Commerzbank is inapposite. Here, at summary judgment, Plaintiffs must adduce proof of their claims. Plaintiffs have failed to adduce any evidence of written notice of an Event of Default. In the absence of such evidence, no reasonable juror could find that BNYM had knowledge of an Event of Default necessary to trigger a prudent person duty.
In neither its opposition to BNYM's motion nor its own cross-motion do Plaintiffs argue their claims for breach of the covenant of good faith and fair dealing. Because Plaintiffs have abandoned these claims, see Jackson v. Fed. Exp., 766 F.3d 189, 196 (2d Cir. 2014), Plaintiffs' claims for breach of the implied covenant of good faith and fair dealing are DISMISSED.
Courts have routinely declined to consider arguments mentioned only in a footnote on the grounds that those arguments are inadequately raised. See, e.g., United States v. Restrepo, 986 F.2d 1462, 1463 (2d Cir. 1993) ("We do not consider an argument mentioned only in a footnote to be adequately raised or preserved for appellate review."). "Merely mentioning or simply stating an issue" is "insufficient" because a litigant "must advance an argument," and courts "generally will decline to consider issues that are not sufficiently argued." Niagara Mohawk Power Corp. v. Hudson River-Black River Regulating Dist., 673 F.3d 84, 107 (2d Cir. 2012) (internal quotation marks and citation omitted).
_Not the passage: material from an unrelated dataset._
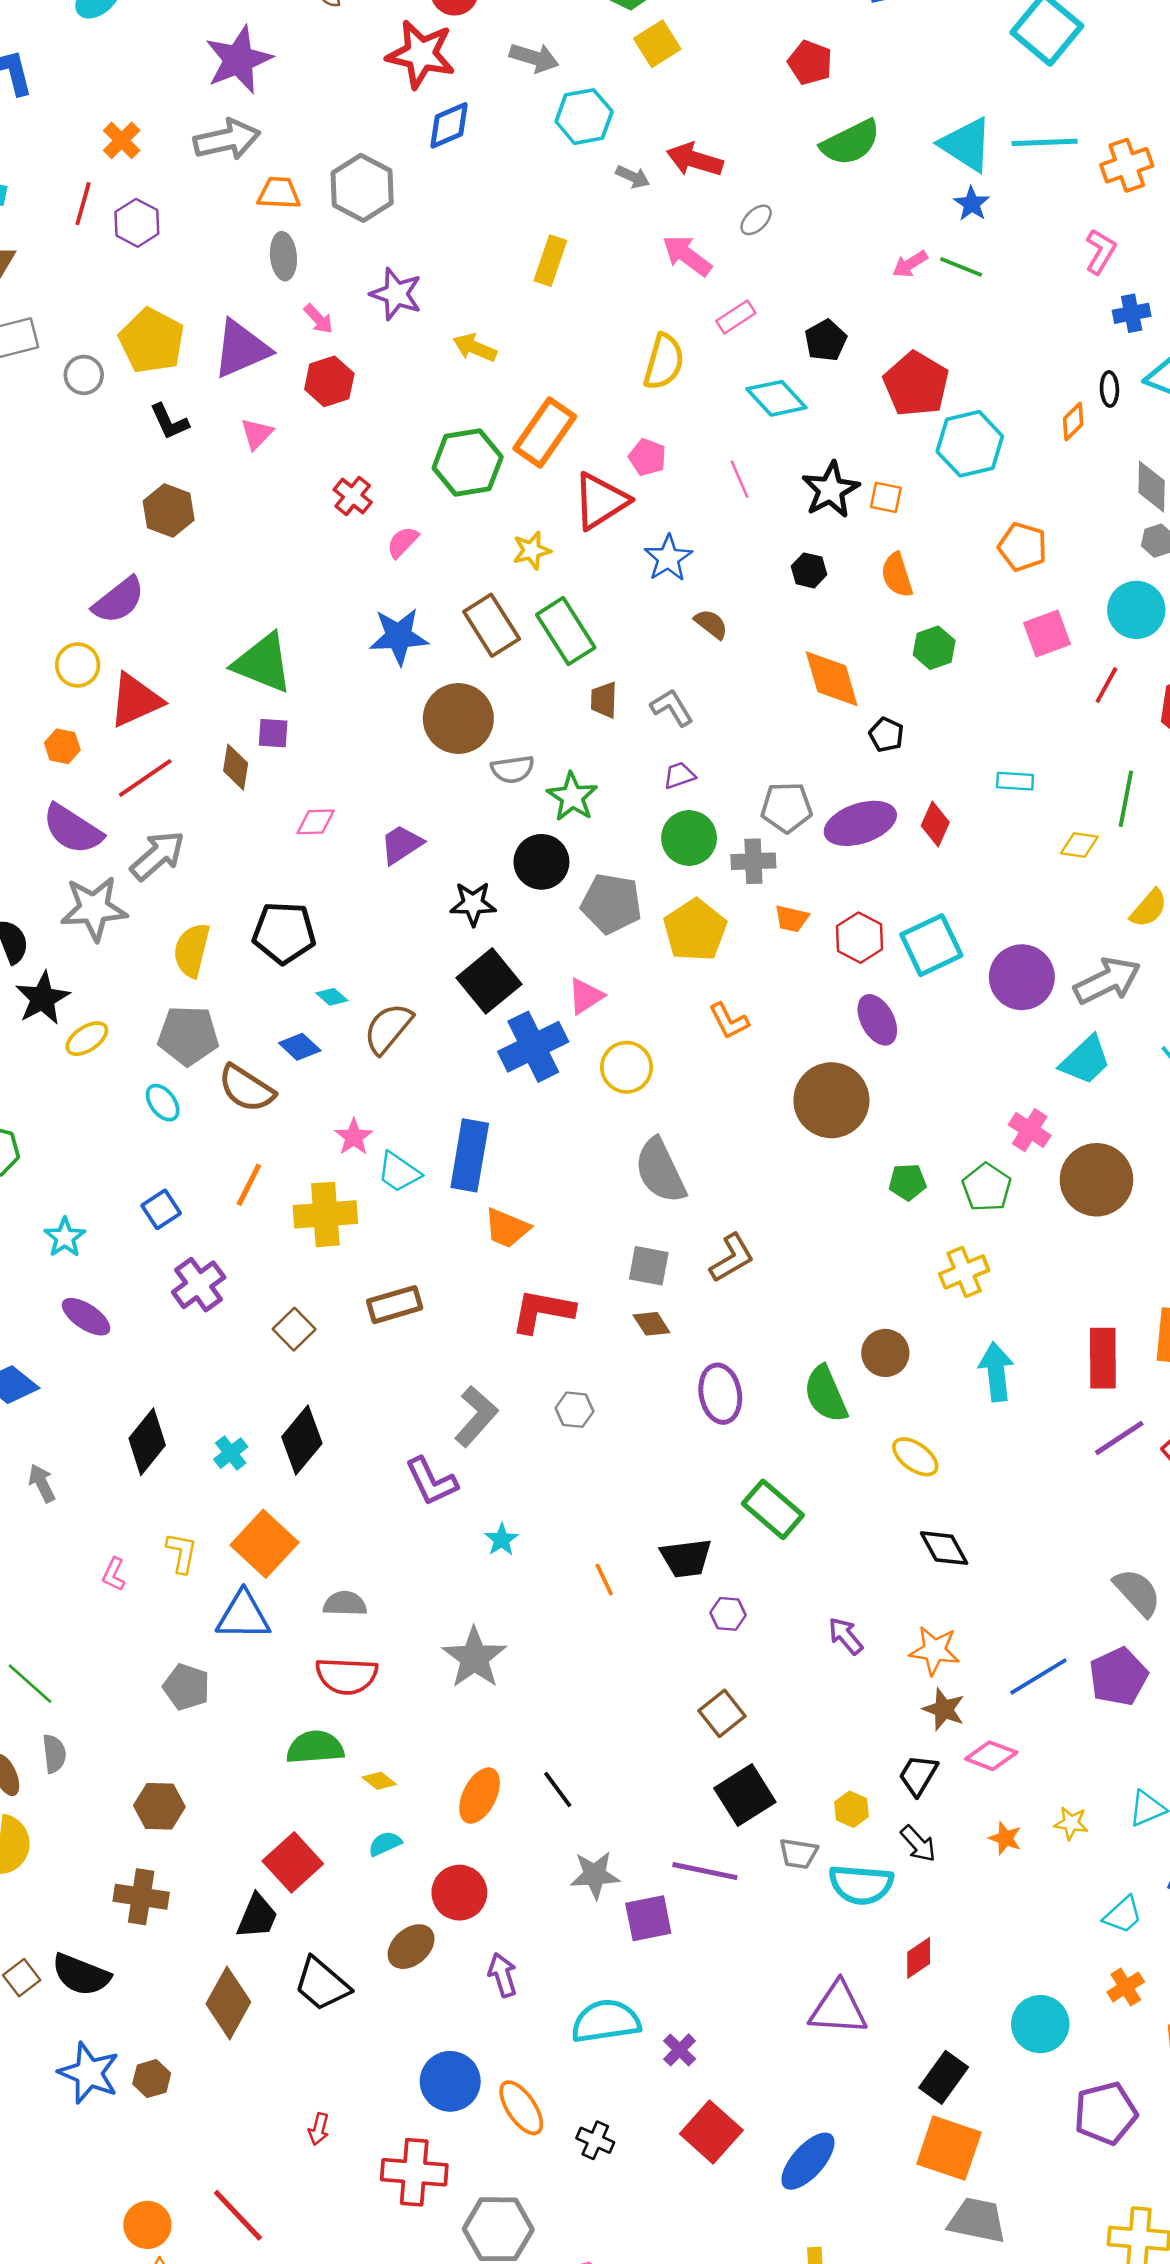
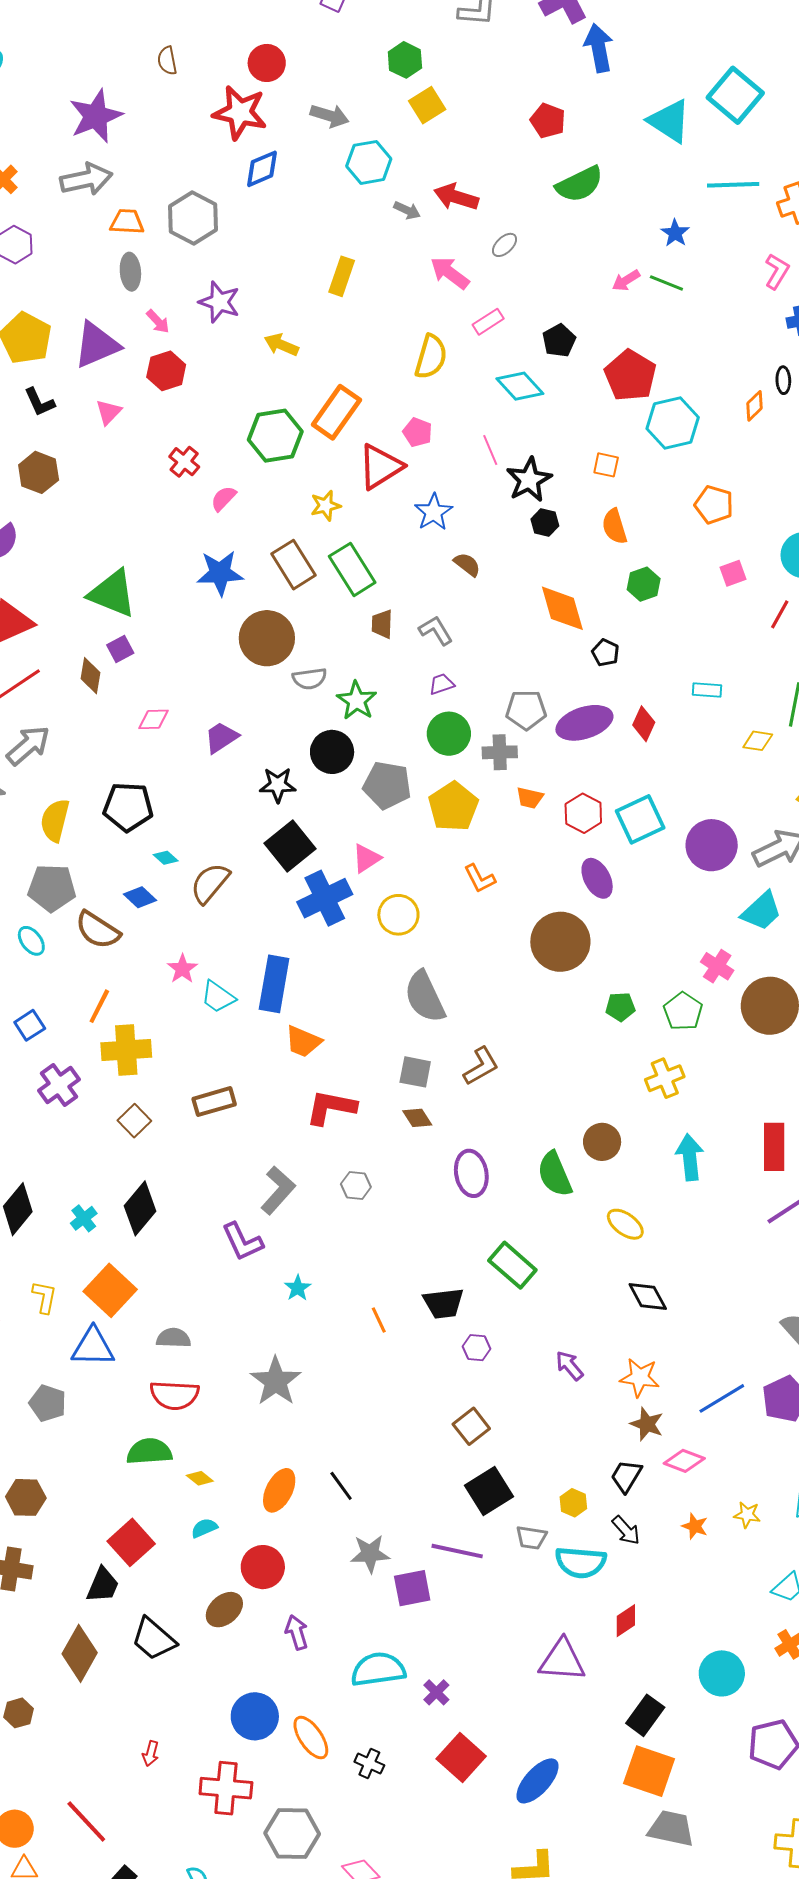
cyan triangle: (966, 145) -> (669, 121), moved
black star: (831, 490) -> (529, 480), moved
pink square: (1047, 633) -> (733, 573), size x0.7
purple square: (273, 733) -> (120, 649), turned -32
yellow cross: (325, 1214) -> (126, 1050), moved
Plaintiffs argue that the distinction between a "Trigger Event" and a "Servicer Event of Default" is "a red herring because the definition of `Trigger Event' includes cumulative realized loss triggers similar to those provided for in § 6.1(h) and the record demonstrates they vastly exceeded the specified thresholds." Reply Br. 5 & n.6. But BNYM disputes that the Trigger Event resulted in a Servicer Event of Default and that BNYM had actual knowledge or written notice of a Servicer Event of Default. Because the Court is required to view the evidence in the light most favorable to BNYM on Plaintiffs' cross-motion, BNYM's denial of knowledge forecloses Plaintiffs' motion relative to FNLC 2005-2.